Methane Border Adjustment Mechanism Act

Introduced: Jan 16, 2025
Standard Summary
Comprehensive overview in 1-2 paragraphs

The Methane Border Adjustment Mechanism Act would create a new tax regime inside the Internal Revenue Code to impose a border-adjusted methane tax on imported petroleum and natural gas. The basic idea is to charge importers a methane emissions-based tax (the “methane emissions charge”) that reflects how much methane is emitted by the country where the fuel was produced, relative to the fuel’s share of production. The tax is calculated using a country-by-country formula tied to what the United States would charge under the Clean Air Act for facilities in those countries.
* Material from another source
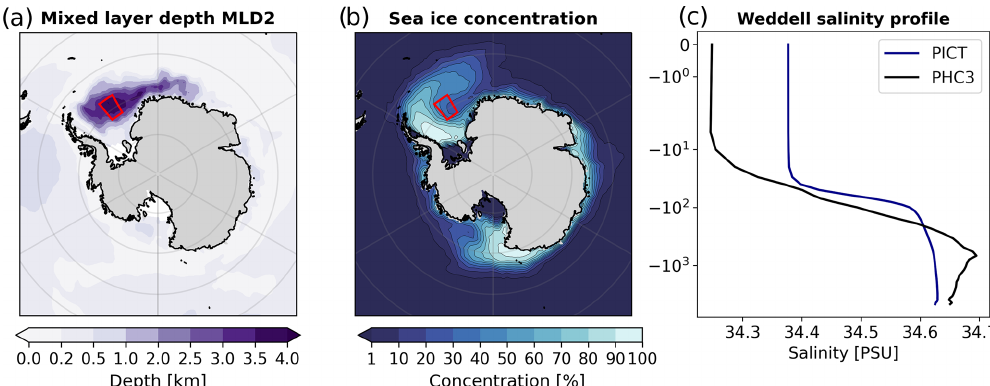
Figure 5. (a) Austral winter mean mixed-layer depth (MLD) where the potential density over depth differs by 0.125kgm − 3 from the surface density (Monterey and Levitus, 1997) averaged over the last 25 years of the PICT simulation. (b) High MLD values in the Weddell and Ross seas contribute to the persistent polynyas visible in the mean austral winter sea ice concentration over the same time period. (c) Salinity profile over the region marked in blue in comparison to PHC3 climatology (Steele et al.,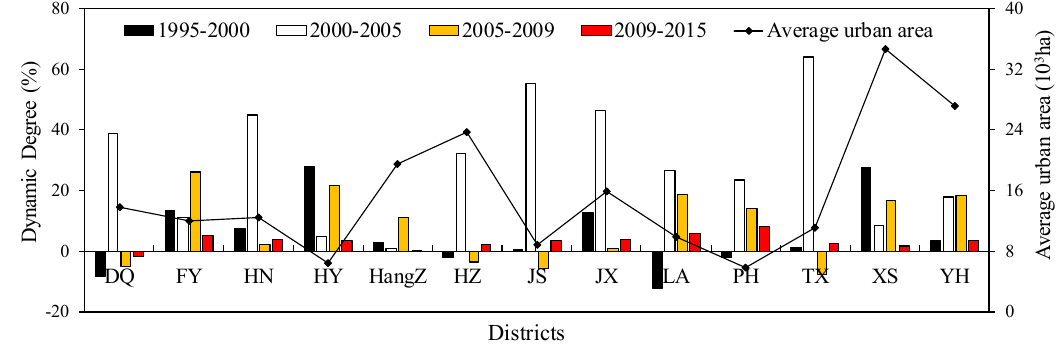
Figure 4. Dynamic degree and average area of urban in 13 districts from 1995 to 2015.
There is also an optional alternative tax method based on the supply chain’s methane emissions, available if certain reporting and trade program conditions are met. The bill would require international cooperation, create an international body to track and standardize methane emissions data, and encourage cooperation with other top oil and gas importers to harmonize or participate in similar border measures. The measure would take effect for sales and uses after December 31, 2025. In essence, the bill would make imported fossil fuels more expensive to reflect methane emissions embedded in their production, aiming to reduce overall methane releases, spur cleaner production practices, and align US policy with international efforts to curb methane pollution.

Key Points

  • 1Tax on methane adjustment substances: The importer pays a tax on each petroleum or natural gas product (the “methane adjustment substance”) sold or used, with the tax designed to reflect the product’s share of methane emissions from its country of production.
  • 2Calculation of the tax: The tax amount is proportional to the substance’s volume (or energy content for natural gas) relative to the country’s total production, using a “total methane emissions charge” that mirrors the charges that would be imposed under the Clean Air Act if the facilities in that country were in the United States.
  • 3Targeted substances and potential expansion: The baseline substances are petroleum and natural gas. The Secretary must periodically study and report whether additional substances with notable embodied methane emissions should be added, after consulting with USITC and ITA, and with an analysis of the economic and environmental costs if expansion occurs or does not occur.
  • 4Alternative tax based on supply chain emissions: An importer can opt for an alternative tax method that accounts only for the importer’s share of charges along the fuel’s supply chain, provided the importer supplies required information and the country has mutual recognition arrangements with C-TPAT.
  • 5International cooperation and data standards: The bill calls for cooperation with major oil and gas trading partners, including facilitating the creation of an international body to collect data, establish interoperable standards, and track emissions across supply chains (updated at least every two years).
  • 6Implementation and timing: The amendments would apply to sales and uses after December 31, 2025.

Impact Areas

Primary group/area affected: Importers of petroleum and natural gas, and domestic consumers who could face higher fuel costs reflected in the price of imported fuels. Domestic oil and gas producers may face shifts in competitive dynamics depending on methane intensity of foreign production.Secondary group/area affected: Foreign producers exporting oil and gas to the United States, international trading partners, and countries that would be subject to the methane emissions charge. U.S. government revenue could be affected, and regulatory agencies would gain new reporting and administration responsibilities.Additional impacts: Environmental and public health goals via reduced methane emissions; potential administrative and compliance costs for importers (and for the government’s administration of the tax and data collection). Possible trade-law considerations and international negotiations as other countries consider similar border measures. Employment and economic effects in sectors tied to methane-intensive production may shift depending on competitiveness and demand for cleaner energy sources.